## WHAT YOU ARE ASKED TO DO
Bring together every line in the data that includes "классификация".

## DATASET RECORDS
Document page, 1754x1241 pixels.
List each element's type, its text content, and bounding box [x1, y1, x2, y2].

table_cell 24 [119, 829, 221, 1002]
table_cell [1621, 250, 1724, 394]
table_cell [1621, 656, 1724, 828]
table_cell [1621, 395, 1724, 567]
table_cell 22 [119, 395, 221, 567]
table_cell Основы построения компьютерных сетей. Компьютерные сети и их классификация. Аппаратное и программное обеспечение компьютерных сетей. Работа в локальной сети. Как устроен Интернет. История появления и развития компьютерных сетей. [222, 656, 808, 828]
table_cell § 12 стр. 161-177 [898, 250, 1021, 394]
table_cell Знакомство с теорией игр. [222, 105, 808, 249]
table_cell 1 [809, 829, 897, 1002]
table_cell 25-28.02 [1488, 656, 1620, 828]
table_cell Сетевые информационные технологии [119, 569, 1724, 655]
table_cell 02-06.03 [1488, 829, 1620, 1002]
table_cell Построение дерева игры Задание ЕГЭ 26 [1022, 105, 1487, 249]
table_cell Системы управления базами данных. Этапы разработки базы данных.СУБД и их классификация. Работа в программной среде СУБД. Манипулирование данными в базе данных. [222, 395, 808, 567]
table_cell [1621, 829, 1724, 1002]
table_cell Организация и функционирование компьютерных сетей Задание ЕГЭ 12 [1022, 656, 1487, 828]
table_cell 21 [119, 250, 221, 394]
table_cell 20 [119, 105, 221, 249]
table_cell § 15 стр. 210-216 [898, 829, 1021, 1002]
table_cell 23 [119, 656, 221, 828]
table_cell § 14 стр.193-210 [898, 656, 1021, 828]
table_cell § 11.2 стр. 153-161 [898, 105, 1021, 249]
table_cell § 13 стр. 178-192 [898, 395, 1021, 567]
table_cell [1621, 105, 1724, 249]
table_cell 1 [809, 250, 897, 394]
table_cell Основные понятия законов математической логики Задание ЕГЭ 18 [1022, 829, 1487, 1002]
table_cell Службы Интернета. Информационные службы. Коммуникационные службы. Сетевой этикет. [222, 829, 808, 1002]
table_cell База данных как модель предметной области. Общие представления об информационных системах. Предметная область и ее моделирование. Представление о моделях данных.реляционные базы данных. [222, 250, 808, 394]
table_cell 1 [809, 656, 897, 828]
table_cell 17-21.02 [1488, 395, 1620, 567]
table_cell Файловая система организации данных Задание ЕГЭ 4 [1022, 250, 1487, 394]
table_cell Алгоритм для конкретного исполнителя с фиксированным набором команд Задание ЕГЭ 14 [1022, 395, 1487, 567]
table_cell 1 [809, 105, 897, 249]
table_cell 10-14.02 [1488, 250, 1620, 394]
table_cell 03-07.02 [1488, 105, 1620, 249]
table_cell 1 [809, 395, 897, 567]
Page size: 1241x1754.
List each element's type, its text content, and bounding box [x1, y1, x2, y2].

## EXERCISE RESPONSE
table_cell Основы построения компьютерных сетей. Компьютерные сети и их классификация. Аппаратное и программное обеспечение компьютерных сетей. Работа в локальной сети. Как устроен Интернет. История появления и развития компьютерных сетей. [222, 656, 808, 828]
table_cell Системы управления базами данных. Этапы разработки базы данных.СУБД и их классификация. Работа в программной среде СУБД. Манипулирование данными в базе данных. [222, 395, 808, 567]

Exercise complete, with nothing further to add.